The Bill of Rights only codified what already existed. Just as Biologists who discover "new species" have not really done anything new, but have instead merely noted the existence of something that was already there, so the Bill of Rights merely noted that we have these Rights. The Rights came before the Bill. The Bill merely enumerated them.

Before the Bill of Rights, the Rights existed and had not been noted.

Now, even as the Bill of Rights exists, we find ourselves in ever new situations, as the world changes, and sometimes, we, like the Biologist who finds a "new species", may find a "new Right."

There are two Rights which I believe are just as Universal and Inalienable as the original 10.

These are:

1) The Right to the absolute Privacy of our own minds, and the contents, and issue thereof.

2) The Right to have, as our property, the necessary Encryption technologies to maintain the Privacy, contents and issuance of our minds.

Just as the Right to Bear Arms naturally follows the Right to Free Speech and Religion, so the Right to Bear Encryption naturally follows from the Right to the Absolute Privacy of our own minds.

As technology develops in the 21st century, the line between computer and the human mind will become more and more blurred.

Already there are chips which can be planted in the Retina which can transmit data to the human brain which can help a blind person to see. That is uploading of digital data directly to the human brain.

Already there are computers which can be controlled by the thoughts of a human brain. That is downloading of digital data directly into a computer.

This downloading and uploading of information between brain and computer will only become more and more sophisticated as the 21st Century winds on. Before we know it, we will be truly thinking with the help of Google. We will wonder about something and immediately the answer will come to us. We will have a thought and immediately it will be transported out onto the worldwide web of digital information.
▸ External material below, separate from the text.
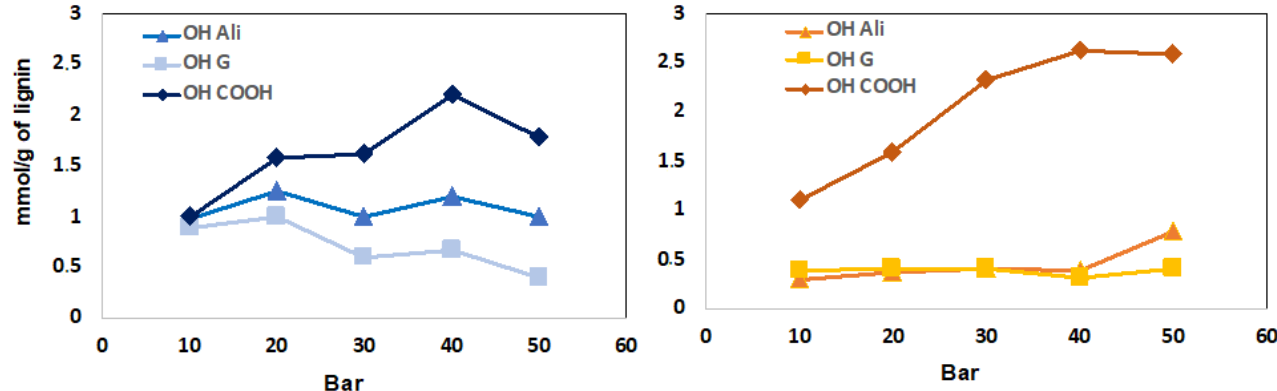
Figure 4. Evolution of carboxylic acid (COOH), guaiacol (G) and aliphatic alcohol (Ali) units according to the air pressure used for LNP ( left ) and LNW ( right ).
At this point, the question becomes, what separates one individual human being from another? Will we be doomed to think with a hive mind? Will our thoughts always be directed by Web Browser Systems, just as the web pages we visit now are filled with Advertisements tailored specifically to our "needs"?

Or will we devise the necessary means to keep ourselves separate, to ensure the Absolute Privacy of thought necessary for a human being to function as an Individual, created by God with Free Will and Creativity?

I believe Privacy is absolutely necessary to the exercise of Free Will and the genesis of creative processes in the human mind.

I believe this is axiomatic; Universal, and Inalienably true.

I also think we'd better start having some serious conversations along these lines, because the genie is out of the bottle, my friends. The future is rushing at us with a speed that is almost, but not quite, faster than the human mind itself.

Now, what are we prepared to do about it?